Talks with Dalai Lama
AT last the Chinese government
has proposed reopening talks with the Dalai Lama, the exiled Tibetan
spiritual leader. The mystery is that Beijing did not realize the
necessity months ago, long before the Olympic torch began its
controversial world tour past crowds of pro-Tibetan protesters. By some
vagary of the political system, no one in the government seems to have
realized what a publicity disaster the torch carrying would become.
Given that both the government and ordinary Chinese people have invested
such effort and hopes in the Summer Olympics, this was an extraordinary
piece of bad judgment. However, those outside China who are now
suggesting that had Beijing been talking the Dalai Lama, there would
have been no protests at all, are very probably wrong. So emotionally
charged has the issue of Tibet become for the Western liberal
establishment (which at the same time wholly ignores a similar issue
among China’s Muslim Uighur population in Xinjiang) that the
multicountry procession of the Olympic torch was bound to be used as an
excuse for demonstrations. The irony is that the Dalai Lama himself,
though obviously heartened by the renewed spotlight on Tibet, has not
changed his life-long commitment to peaceful protest. He seeks not
Tibetan independence but rather autonomy within China that will permit
his people to live according to their ancient traditions. Nor has he
ever disapproved of China’s staging of the Olympics.

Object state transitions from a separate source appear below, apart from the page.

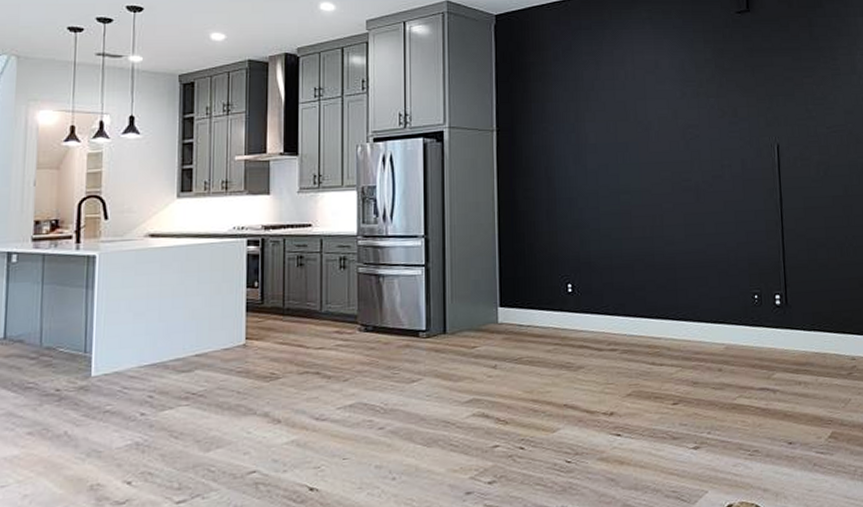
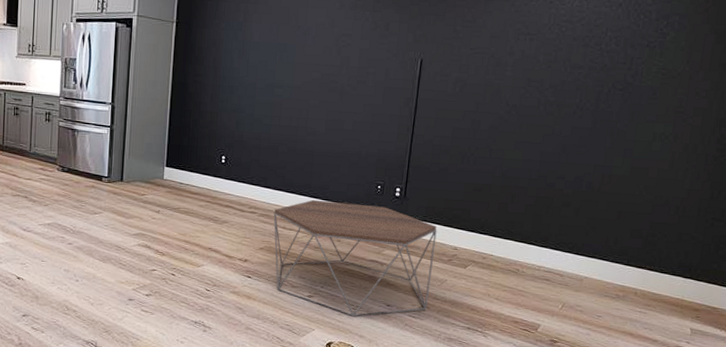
coffee table: none [638,319,835,466] -> present [273,199,437,317]

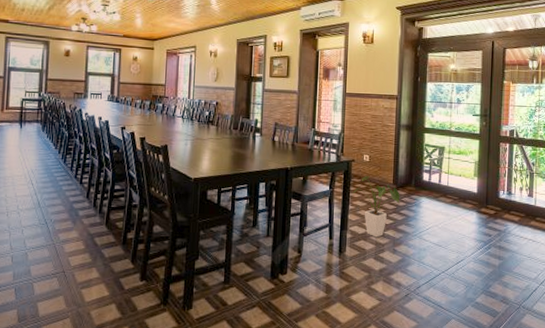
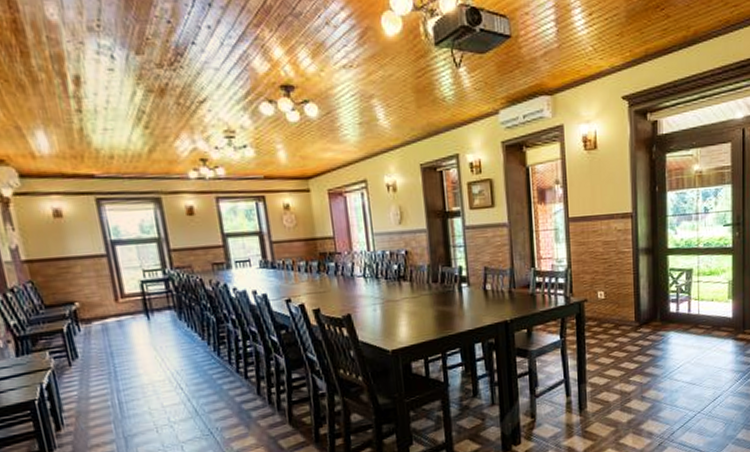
house plant: present [353,175,400,238] -> none [589,315,645,387]

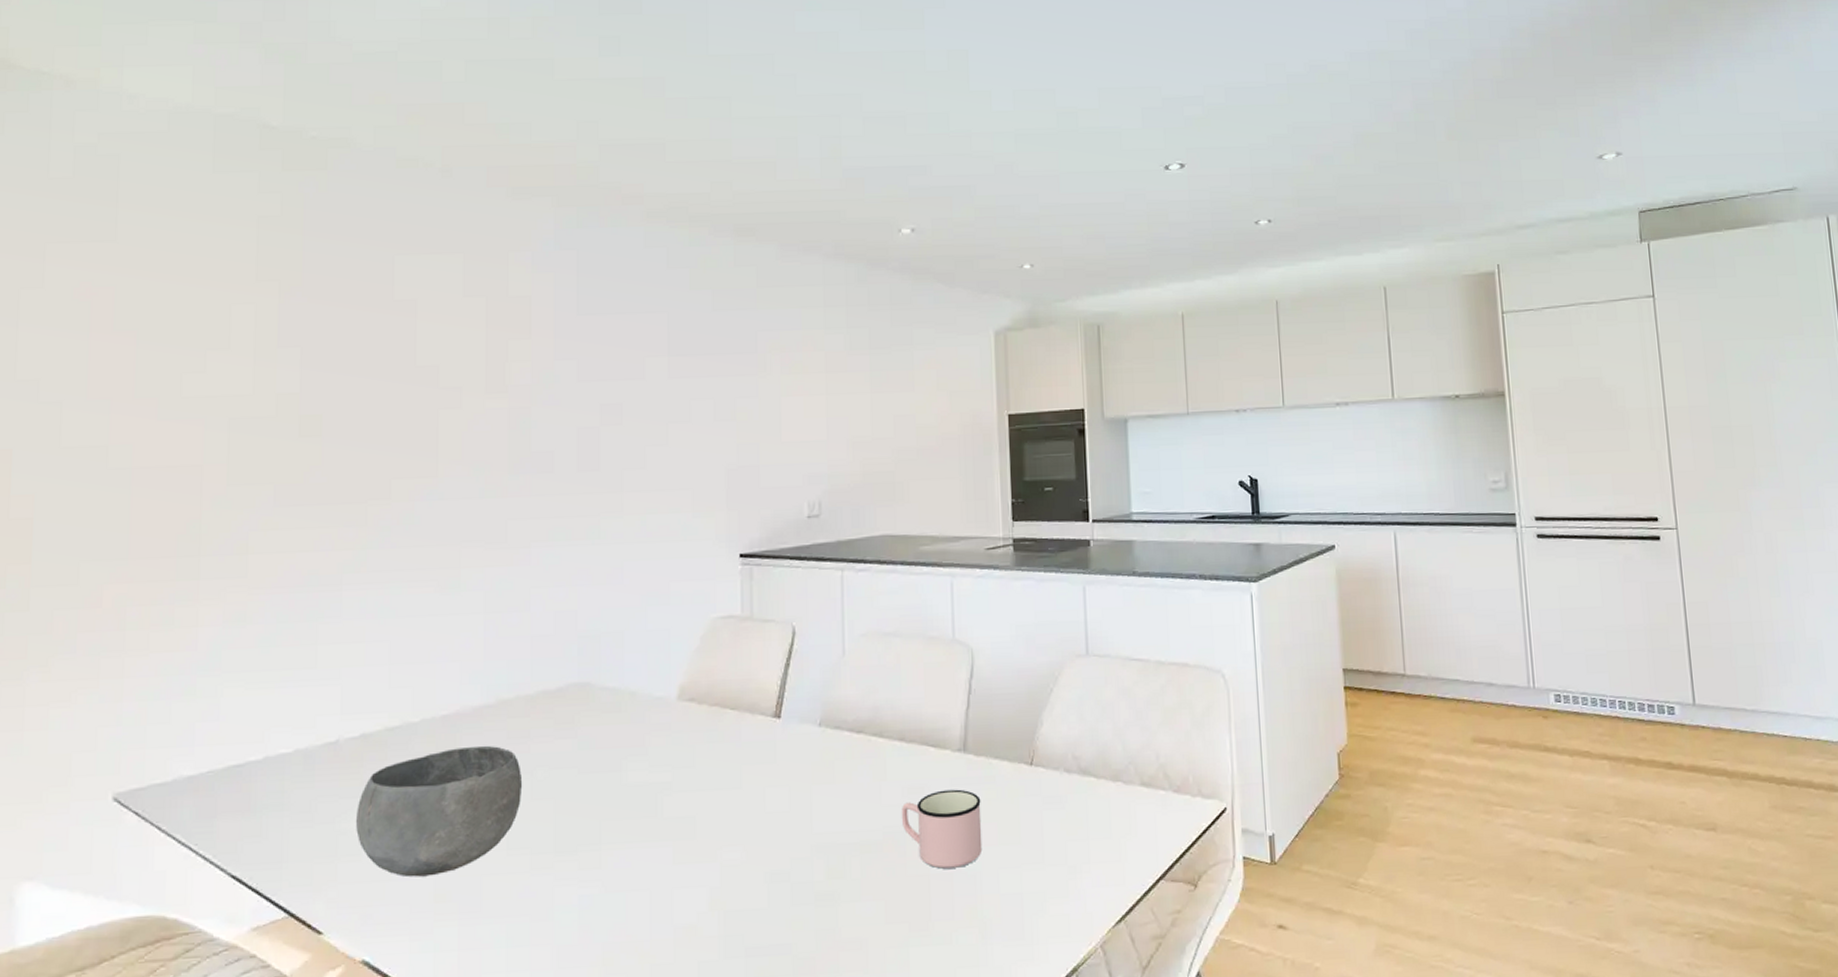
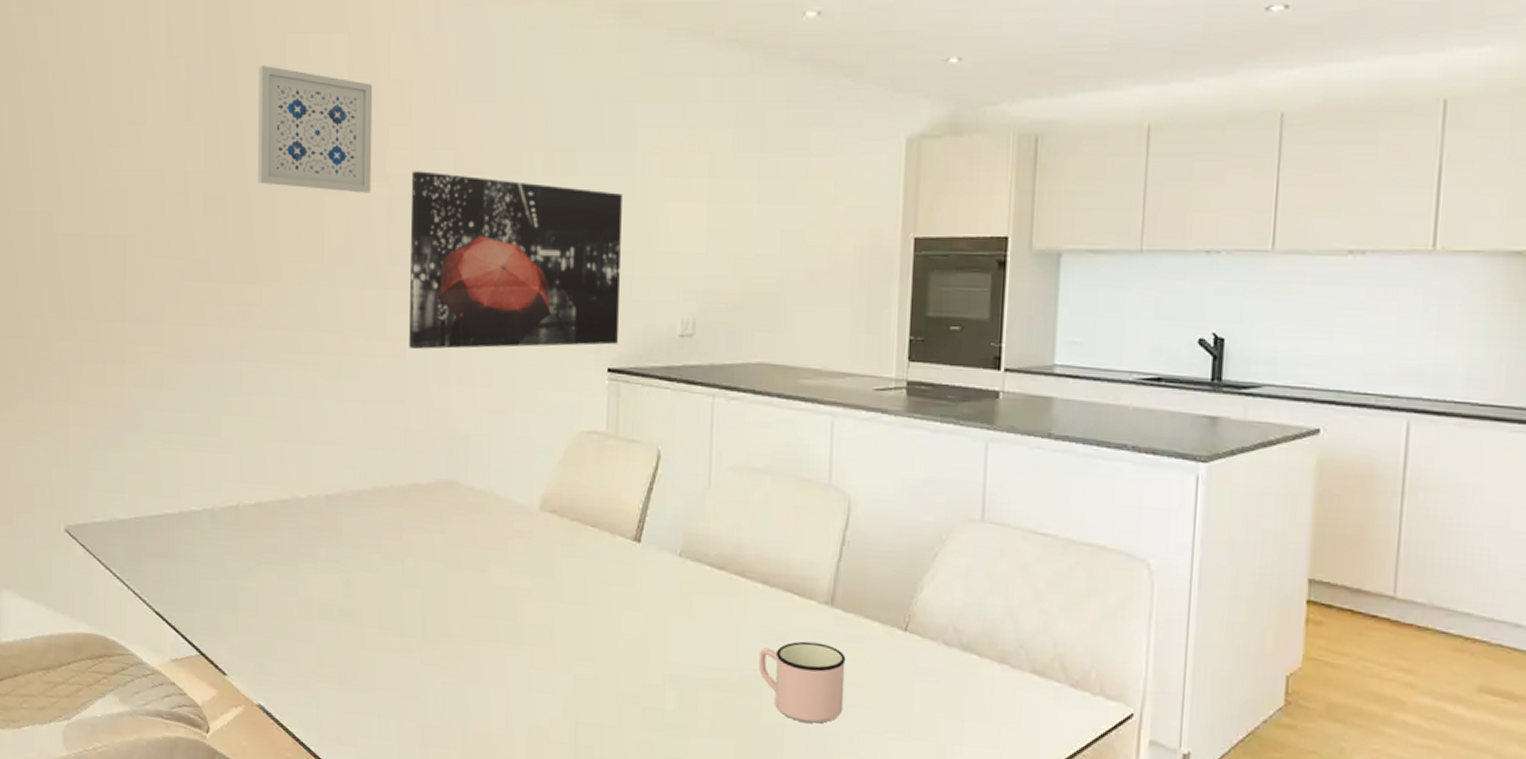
bowl: present [356,745,523,877] -> none [253,527,395,641]
wall art: none [362,286,490,406] -> present [257,66,373,193]
wall art: none [532,381,749,554] -> present [409,171,622,349]

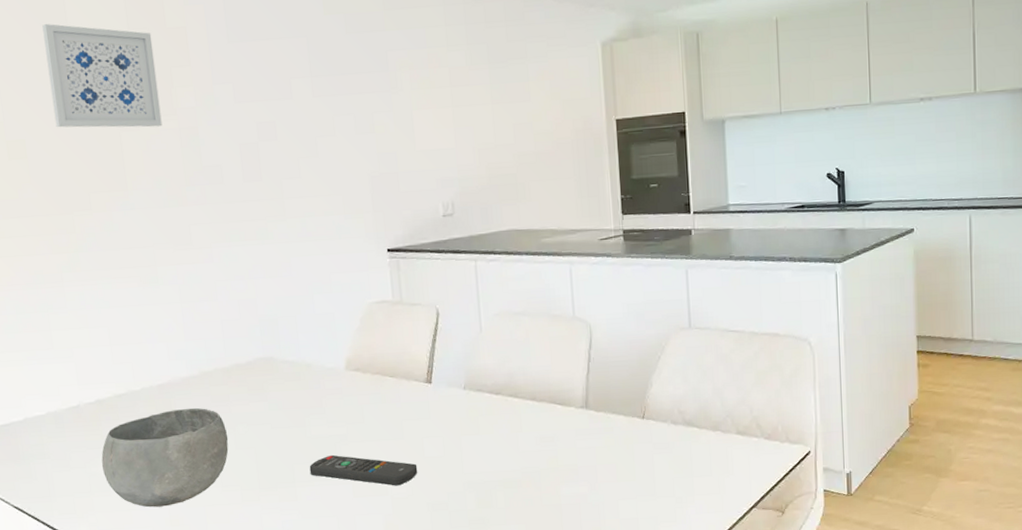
bowl: none [253,527,395,641] -> present [101,407,229,508]
wall art: present [409,171,622,349] -> none [197,103,394,253]
remote control: none [482,611,610,664] -> present [309,454,418,486]
mug: present [758,641,846,724] -> none [535,438,604,500]

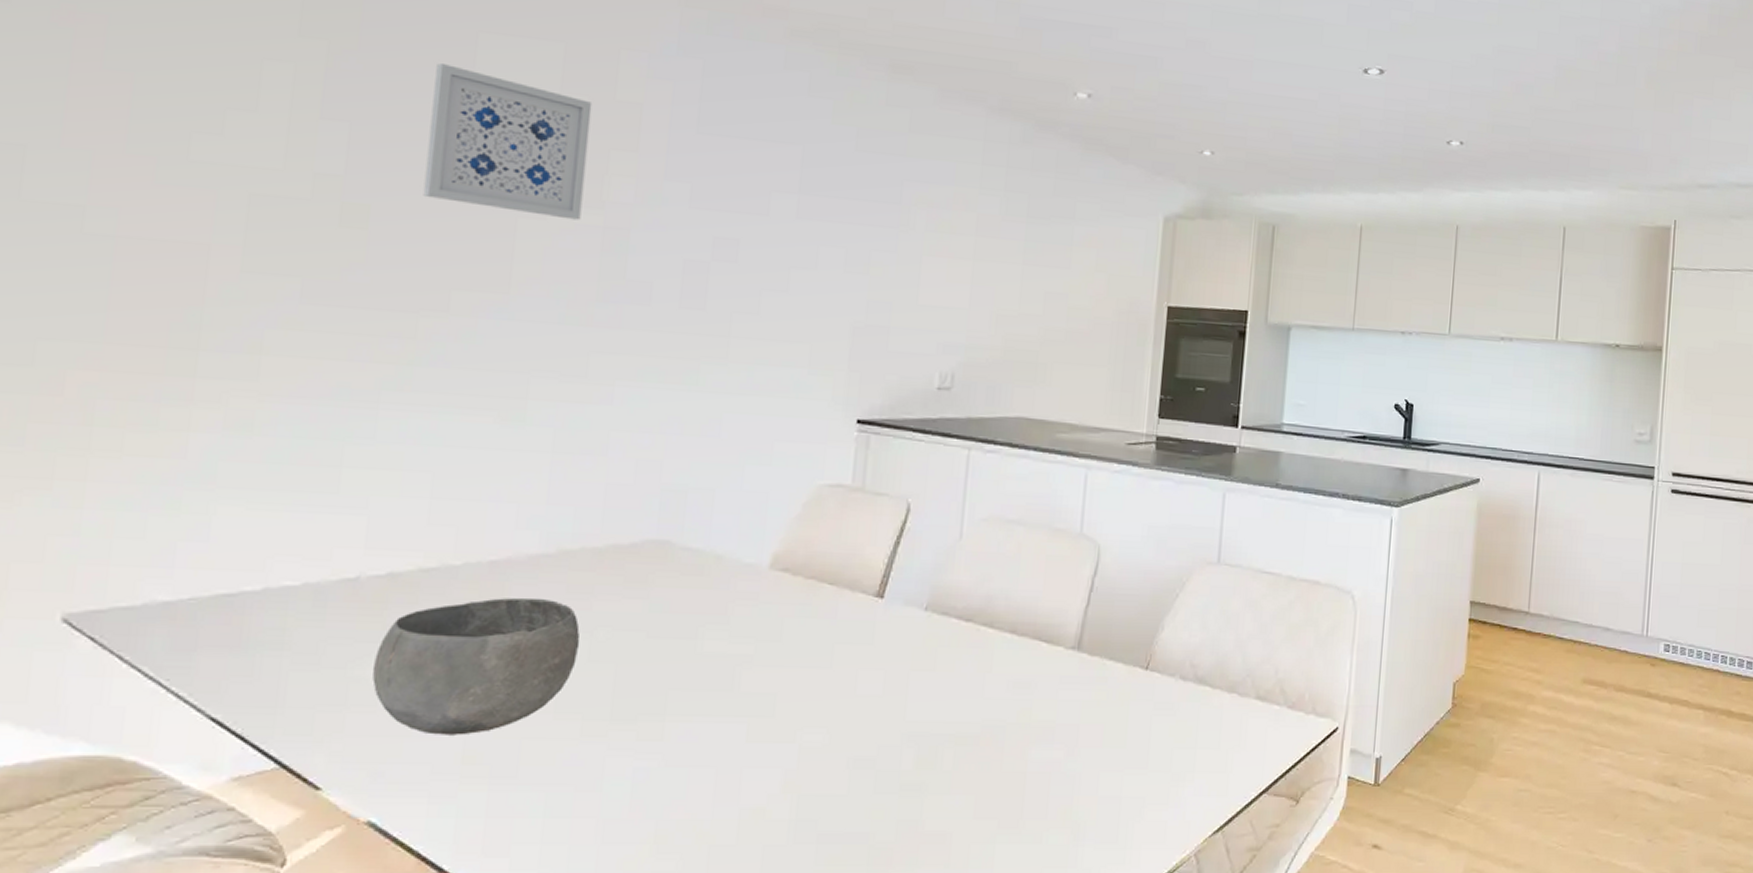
remote control: present [309,454,418,486] -> none [689,681,844,731]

Rather than demonizing the Tibetan leader, the Chinese should have been
negotiating with him these past months. Now they enter into talks as if
under duress and are strongly suspected of seeking merely to assuage
international opinion until the Games are over. The Dalai Lama’s people
are hoping that the proposed discussions will amount to more than a
temporary publicity sticking plaster. Were Beijing to offer to review
its entire policy of the enforced integration of Tibet within China,
with large-scale immigration by Han Chinese, and even produce an outline
agreement on the eve of the Olympics, the current public relations
disaster would be transformed into a triumph. This is, however, to
ignore the visceral views of the majority of Chinese, who regard Tibet
as an integral part of the country. Thanks to 60 years of Communism,
there is also a strong ethic of conformity and an inherent disapproval
of diversity. This is applied as much to China’s Muslim and Mongol
communities as it is to the Tibetans. With its newfound confidence and
rising economic power, China is not in the mood to compromise. What is
more, in its long history, the rise of regional powers has always spelt
disaster for central government. Nevertheless, as it once again achieves
great-power status, Beijing must learn to compromise, albeit from a
position of strength. It did it successfully in taking back Hong Kong
and benefited hugely from the former British colony’s financial
expertise. It could do it again through a wise accommodation with the
Dalai Lama over the future of an autonomous, but still Chinese Tibet.